Когда Вилье минуло двадцать лет, его родители, нисколько не сомневаясь, что Матиасу суждено своей мыслью и пером вновь завоевать те богатства и ту славу, которую их предки завоевали мечом и кровью, и убежденные, что Париж – единственная достойная его арена и что долг их в том, чтобы пожертвовать всем ради развития его гения, продали старый дом и землю в Сен-Бриё, бросили свои дела и переселились вместе с ним в Париж.

Первое появление его в литературе среди молодых в то время парнасцев было блистательно. Никто из узнавших его в ту эпоху не мог выразить своего впечатления иначе, чем словом «гений».
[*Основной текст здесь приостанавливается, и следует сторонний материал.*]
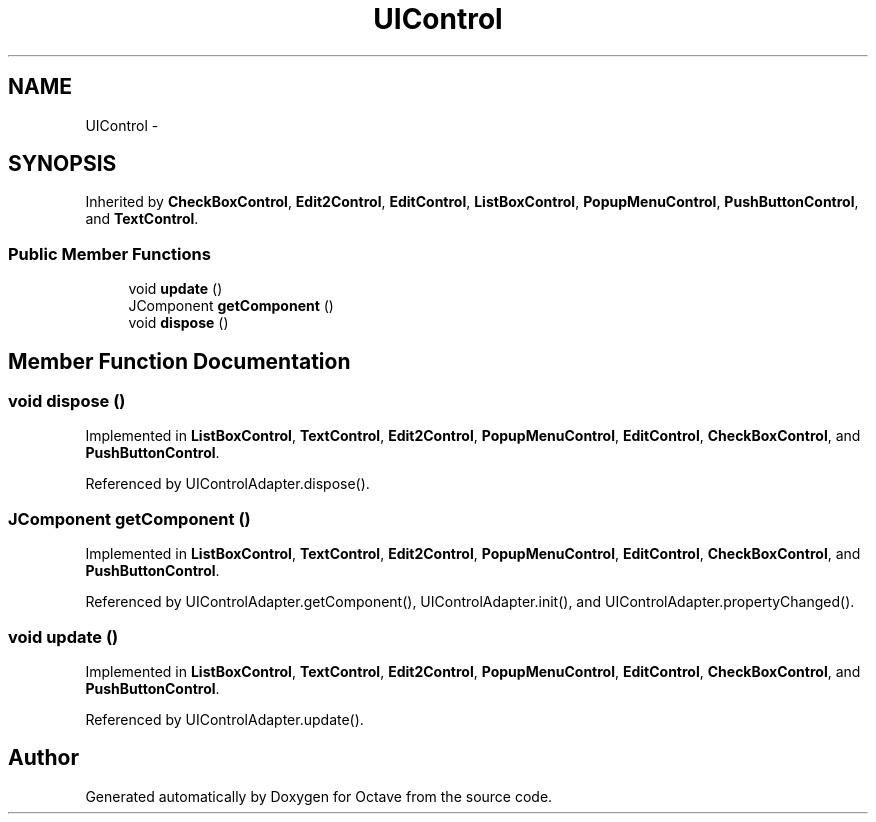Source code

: .TH "UIControl" 3 "Tue Nov 27 2012" "Version 3.2" "Octave" \" -*- nroff -*-
.ad l
.nh
.SH NAME
UIControl \- 
.SH SYNOPSIS
.br
.PP
.PP
Inherited by \fBCheckBoxControl\fP, \fBEdit2Control\fP, \fBEditControl\fP, \fBListBoxControl\fP, \fBPopupMenuControl\fP, \fBPushButtonControl\fP, and \fBTextControl\fP\&.
.SS "Public Member Functions"

.in +1c
.ti -1c
.RI "void \fBupdate\fP ()"
.br
.ti -1c
.RI "JComponent \fBgetComponent\fP ()"
.br
.ti -1c
.RI "void \fBdispose\fP ()"
.br
.in -1c
.SH "Member Function Documentation"
.PP 
.SS "void \fBdispose\fP ()"
.PP
Implemented in \fBListBoxControl\fP, \fBTextControl\fP, \fBEdit2Control\fP, \fBPopupMenuControl\fP, \fBEditControl\fP, \fBCheckBoxControl\fP, and \fBPushButtonControl\fP\&.
.PP
Referenced by UIControlAdapter\&.dispose()\&.
.SS "JComponent \fBgetComponent\fP ()"
.PP
Implemented in \fBListBoxControl\fP, \fBTextControl\fP, \fBEdit2Control\fP, \fBPopupMenuControl\fP, \fBEditControl\fP, \fBCheckBoxControl\fP, and \fBPushButtonControl\fP\&.
.PP
Referenced by UIControlAdapter\&.getComponent(), UIControlAdapter\&.init(), and UIControlAdapter\&.propertyChanged()\&.
.SS "void \fBupdate\fP ()"
.PP
Implemented in \fBListBoxControl\fP, \fBTextControl\fP, \fBEdit2Control\fP, \fBPopupMenuControl\fP, \fBEditControl\fP, \fBCheckBoxControl\fP, and \fBPushButtonControl\fP\&.
.PP
Referenced by UIControlAdapter\&.update()\&.

.SH "Author"
.PP 
Generated automatically by Doxygen for Octave from the source code\&.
Маллармэ впоследствии в таких словах вспоминал это первое его появление в Париже44:

«Никто, сколько я помню, входивший к нам с широким жестом, говорившим: „вот я!“, не был кинут ветром иллюзии, затаившимся в невидимых складках, порывом столь буйным и необычайным, как некогда этот юноша; никто не явил в это мгновение юности, мгновение, в котором взгораются молнии судьбы не его только, но возможной Человека, то сверкание мысли, которое навсегда отмечает грудь бриллиантом Ордена Одиночества. То, чего хотел действительно этот пришелец, было, я серьезно думаю это: царствовать. Когда газеты заговорили о кандидатуре на свободный престол, – то был престол Греции, – не посмел ли он предъявить немедленно свои права на него, опираясь на царственных своих предков? Легенда, но правдоподобная, и заинтересованным она никогда не была опровергнута. И этот претендент на все царственные венцы не избрал ли, прежде всего, своего престола между поэтами? На этот раз, определив судьбу свою, прозорливо решил он: „вместе с гордостью к доблести рода моего присоединить единственно благородную славу нашего времени, она же – великого писателя“. Девиз был избран.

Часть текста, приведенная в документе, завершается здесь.